Uma pena perder a estréia da Argentina mas pelo jeito não foi o fim do mundo. 4 à 1 é excelente, mesmo que o futebol não tenha impressionado. Os EUA vieram com o time B, o que torna o resultado menos surpreendente.
Venezuela ganhou com gosto e merecimento do Peru, que foi inferior quase sempre. Guerrero foi uma estrela solitária, com Pizarro e Farfan sem uma boa atuação. É sem dúvida um dos grandes destaques individuais até aqui. A Venezuela foi mais um coletivo, o seu principal jogador que é com sobre o Arango, tem jogado abaixo do esperado também. Uruguai ganhou com suor desse time fraco da Bolivia, Recoba já pode ficar no banco mas não foi usado ainda, espero que venha para o terceiro jogo, faz muita falta.

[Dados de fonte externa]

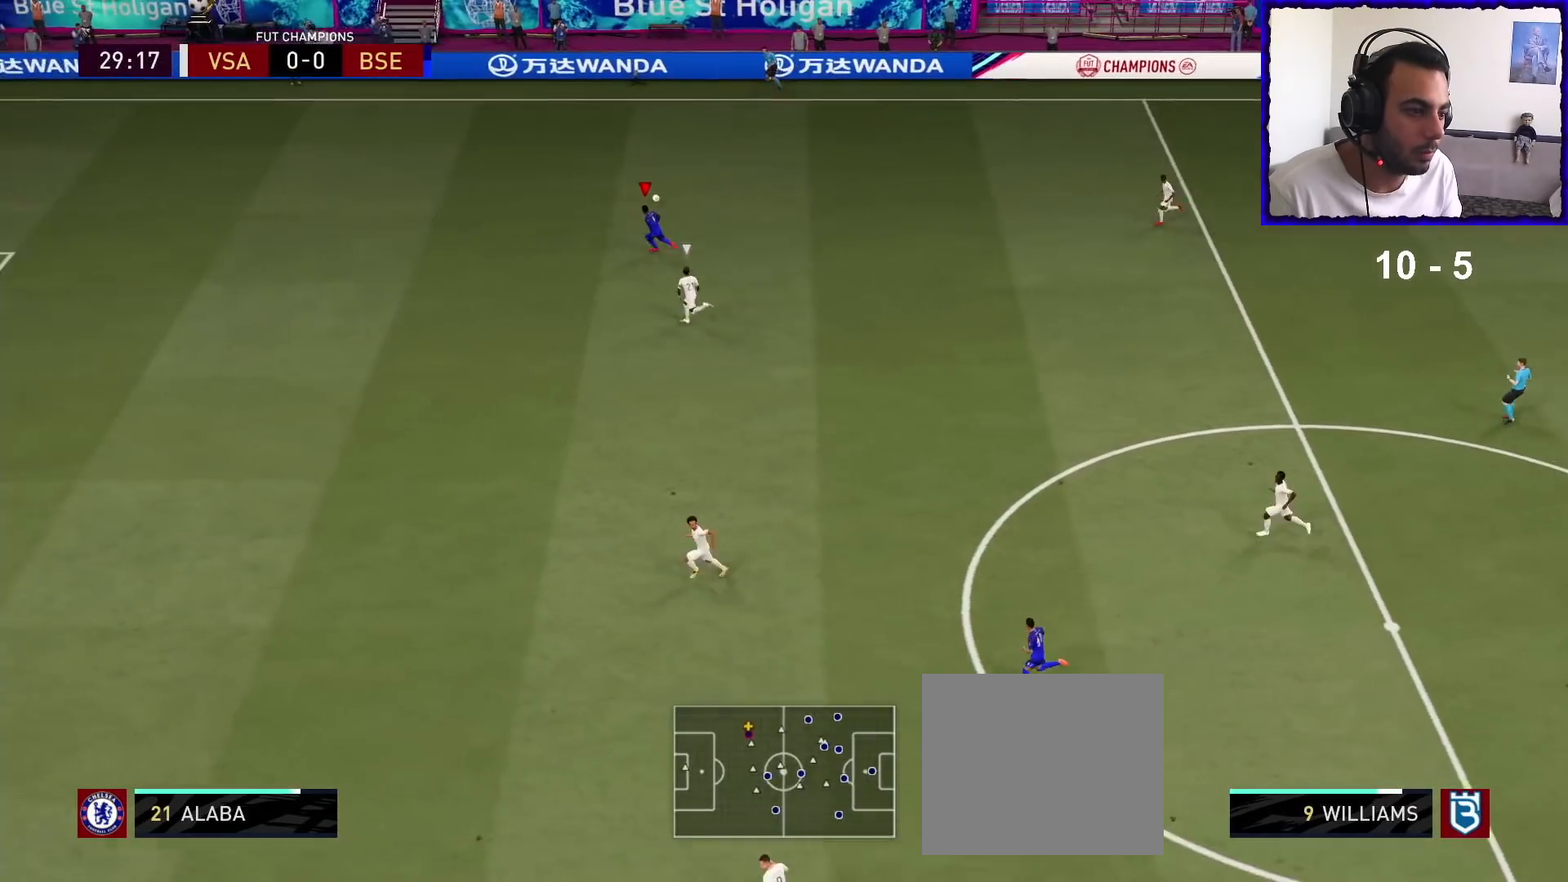
{"buttons": ["R1"], "left_stick": "left", "right_stick": "center", "events": []}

Arbitragem até aqui tem sido assustadora, foram poucos os jogos sem nenhum erro capital. Até a Venezuela, dona de casa, foi sériamente prejudicada, o Brasil na estréia idem, Peru, Paraguai, Chile... São erros, mas eles fazem parte do jogo, é preciso entrar com a cabeça pronta pra sobreviver a eles. Nas minhas contas os únicos que foram vitimas de erros capitais e não venceram foram a Venezuela, em que pênalti não marcado ocorreu nos acréscimos, e o Brasil, com um gol legal anulado, com tempo de sobra. Mais uma vez um tanto de azar, mas outro tanto de outras coisas também.
Disse que a defesa do Chile era ruim, e até que foram melhor contra o Brasil. Mas a maior prova que não era nada difícil foi o desempenho das investidas finais de Robinho, que ao perceber o espaço do lado direito, investiu ali e arrancou dois gols. O jogo em si foi fraco, mas o Brasil tentou buscar saídas na maioria do tempo. Anderson não repetiu sua atuação do primeiro jogo, sem criar muito, Julio Baptista não é um criador, é um puxador de ritmo para o ataque, e nessa função foi mais eficiente. Sem armador, Robinho brilha sozinho. Tenta de todo jeito criar, para os outros e para ele. Eu sou a favor de quem diz que Robinho não é titular absoluto do time, pela dificuldade de escalar ele e a dupla Gaúcho/Káka ao mesmo tempo. Mas nesse time sem os dois, Robinho está anos luz de todo mundo.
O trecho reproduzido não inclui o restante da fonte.